Problem statement:
Filter the entries below, keeping only lines with the word "Download".

Entries taken from a collection:
# # #

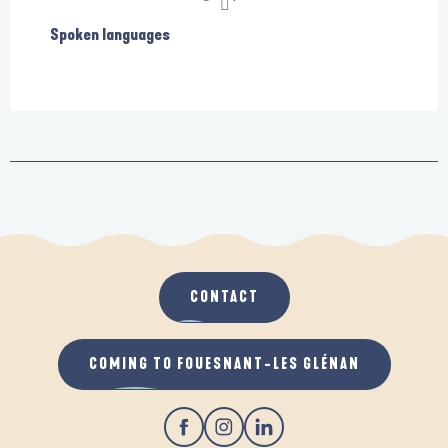
Spoken languages
Spoken languages
CONTACT
COMING TO FOUESNANT-LES GLÉNAN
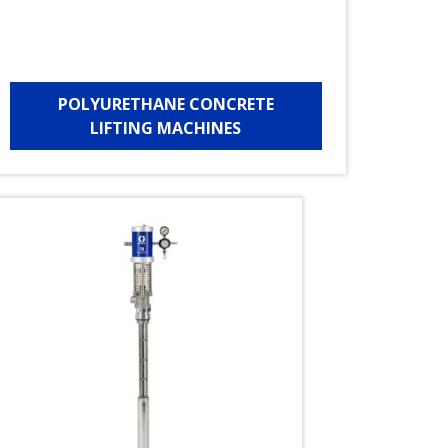
POLYURETHANE CONCRETE
LIFTING MACHINES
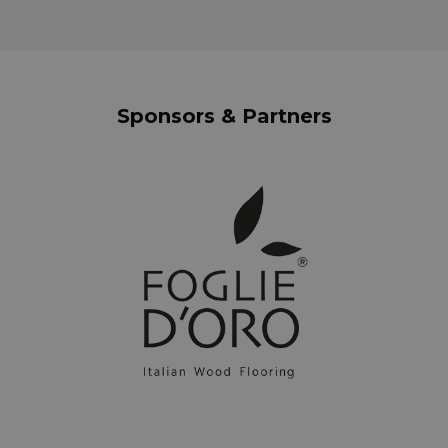
Sponsors & Partners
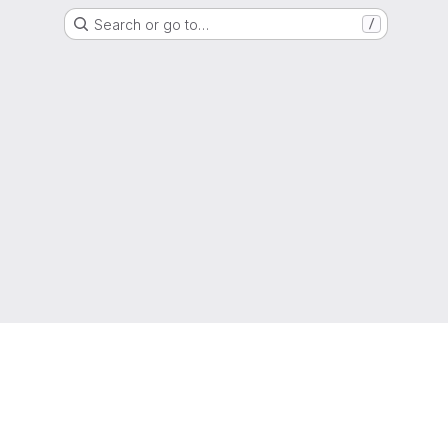
Search or go to…
/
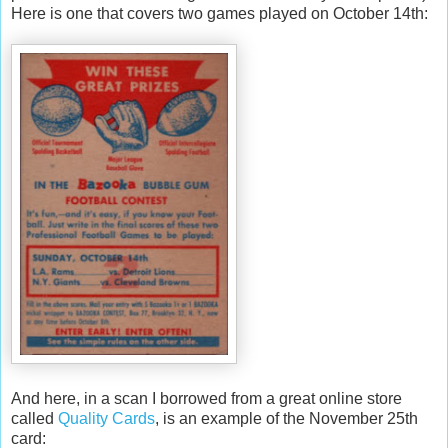
Here is one that covers two games played on October 14
th
:
And here, in a scan I borrowed from a great online store
called
Quality Cards
, is an example of the November 25
th
card:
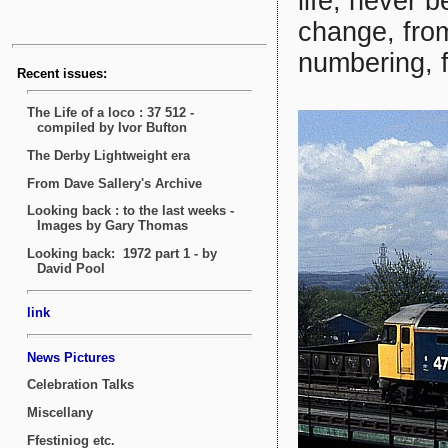
life, never 
change, from
numbering, 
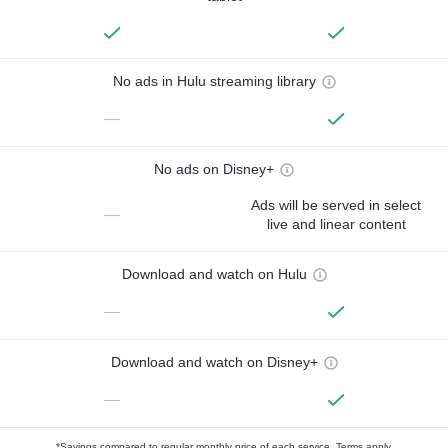
No ads in Hulu streaming library
—
No ads on Disney+
Ads will be served in select
—
live and linear content
Download and watch on Hulu
—
Download and watch on Disney+
—
*Savings compared to regular monthly price of each service.
Terms apply.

# # #

Task answer:
Download and watch on Hulu
Download and watch on Disney+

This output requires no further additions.